El síndrome de Tourette es un trastorno de desarrollo caracterizado por una serie involuntaria de tics (verbales y motores). La vida de las personas que sufren este tipo de desórdenes transcurre en una lucha constante por tratar de evitar la cara visible de esta enfermedad: los tics. Esta lucha se traduce en una activación incesante de la zona dorsolateral del cortex prefrontal de nuestro cerebro, una zona asociada al autocontrol y la regulación motora. Su activación incesante es la responsable de que las personas con este tipo de afección tengan un mayor control cognitivo que el resto de la población debido a sus esfuerzos constantes por tratar de controlar palabras, gritos, movimientos espontáneos, insultos,... que escapan a su control.
Investigadores de la Universidad de Nottingham trabajaron sobre este hecho para comprobar la consistencia de dichas conclusiones. Para ello diseñaron un experimento en el que se trataba de inhibir los movimientos oculares automáticos. El resultado del experimento fue que las personas con el síndrome de Tourette cometían menos errores que el resto. Comparando las imágenes por resonancia magnética de su cerebro, observaron que las personas con el síndrome poseían una mayor densidad de conexiones en el cortex prefrontal (recordemos que es donde se regulan nuestros impulsos).
 
Hace poco escribía sobre el autocontrol en otro post. En éste se hablaba de la voluntad y el autocontrol como recursos cognitivos finitos, que cuando se agotan, dejan expuesta nuestra persona a las respuestas caprichosas de nuestras emociones y sentimientos sin ningún tipo de filtro que matice sus efectos sobre los que nos rodean.
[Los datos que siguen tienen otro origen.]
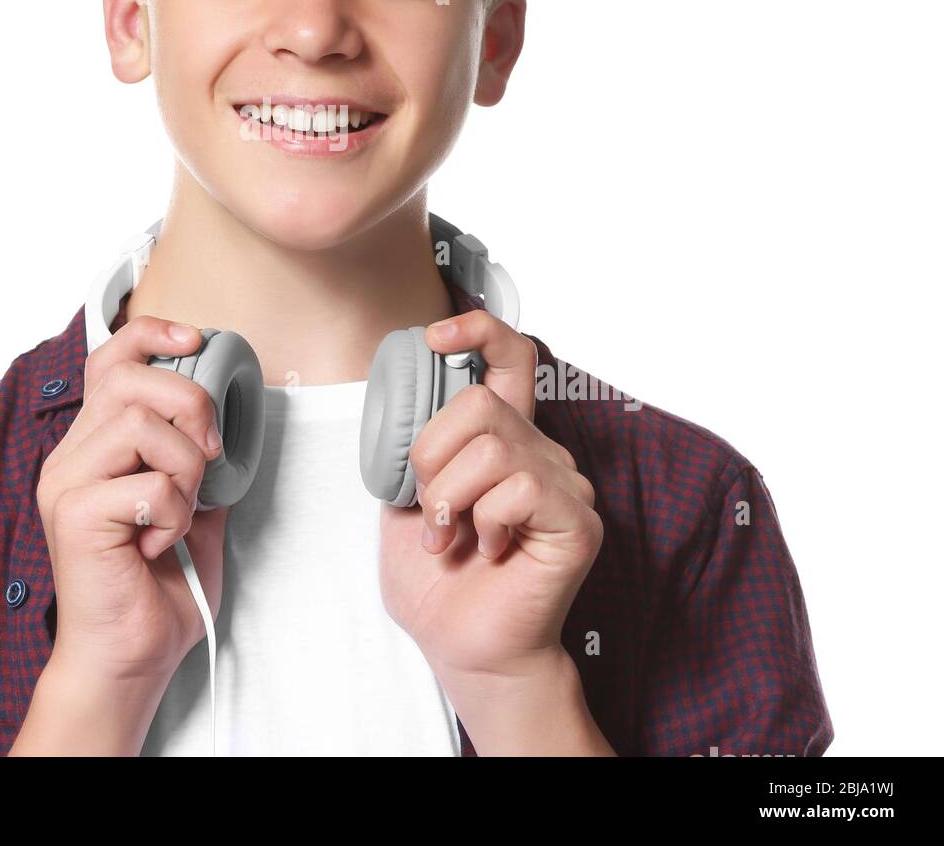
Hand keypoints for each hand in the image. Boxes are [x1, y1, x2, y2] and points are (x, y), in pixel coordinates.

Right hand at [35, 315, 227, 686]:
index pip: (108, 359)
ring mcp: (65, 483)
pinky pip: (148, 484)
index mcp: (93, 445)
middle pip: (130, 378)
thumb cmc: (157, 588)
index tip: (197, 339)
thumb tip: (229, 418)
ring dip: (186, 468)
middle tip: (211, 455)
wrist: (130, 659)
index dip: (152, 334)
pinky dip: (175, 513)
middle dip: (190, 404)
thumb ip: (198, 458)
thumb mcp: (191, 505)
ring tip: (181, 512)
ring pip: (140, 422)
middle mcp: (70, 456)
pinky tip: (160, 545)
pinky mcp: (73, 514)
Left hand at [379, 309, 602, 682]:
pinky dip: (485, 521)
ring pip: (492, 447)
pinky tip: (488, 549)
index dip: (479, 330)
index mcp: (502, 439)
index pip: (511, 358)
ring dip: (450, 497)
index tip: (436, 336)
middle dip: (432, 456)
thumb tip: (400, 406)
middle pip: (479, 404)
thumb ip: (416, 450)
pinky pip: (518, 488)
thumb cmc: (439, 581)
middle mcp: (540, 452)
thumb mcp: (408, 499)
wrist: (465, 646)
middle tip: (431, 506)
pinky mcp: (577, 519)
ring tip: (452, 537)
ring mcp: (565, 484)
El autocontrol y la fuerza de voluntad nos permiten ser mejores seres sociales y nos introduce en contextos en los que ser flexible con nuestro entorno nos reporta mayores beneficios a largo plazo.
En 1999, los psicólogos Mark Muraven, Roy Baumeister y Diana Tice realizaron un estudio en el que le pedían a un grupo de estudiantes que mejorasen su postura en clase durante dos semanas. En vez de sentarse encorvados, algo que hacían de manera inconsciente, tenían que estar atentos y tratar de sentarse derechos. Este grupo de estudiantes mostró un mejor resultado que el de sus compañeros en actividades que requerían capacidades relacionadas con el autocontrol. El porqué de estos resultados reside en que mientras el grupo objeto del estudio entrenaba su autocontrol, el resto lo dejaba libre y presa del momento. 
Estos resultados dotan de consistencia las conclusiones de los investigadores de la Universidad de Nottingham. Resulta que el autoncontrol es algo maleable y que podemos trabajar. Los estudios de personas con el síndrome de Tourette demuestran como el entrenamiento constante ayuda a mejorar capacidades como la de un mayor control de nuestros actos. En el caso de las personas con el síndrome de Tourette se trata de tics, pero hay otro tipo de tics que todos tenemos y que trabajamos poco, se trata de los tics sociales, esos comportamientos automáticos que reproducimos una y otra vez ante determinados patrones. Trabajarlos ayuda a que recuperar la propiedad de nuestros actos.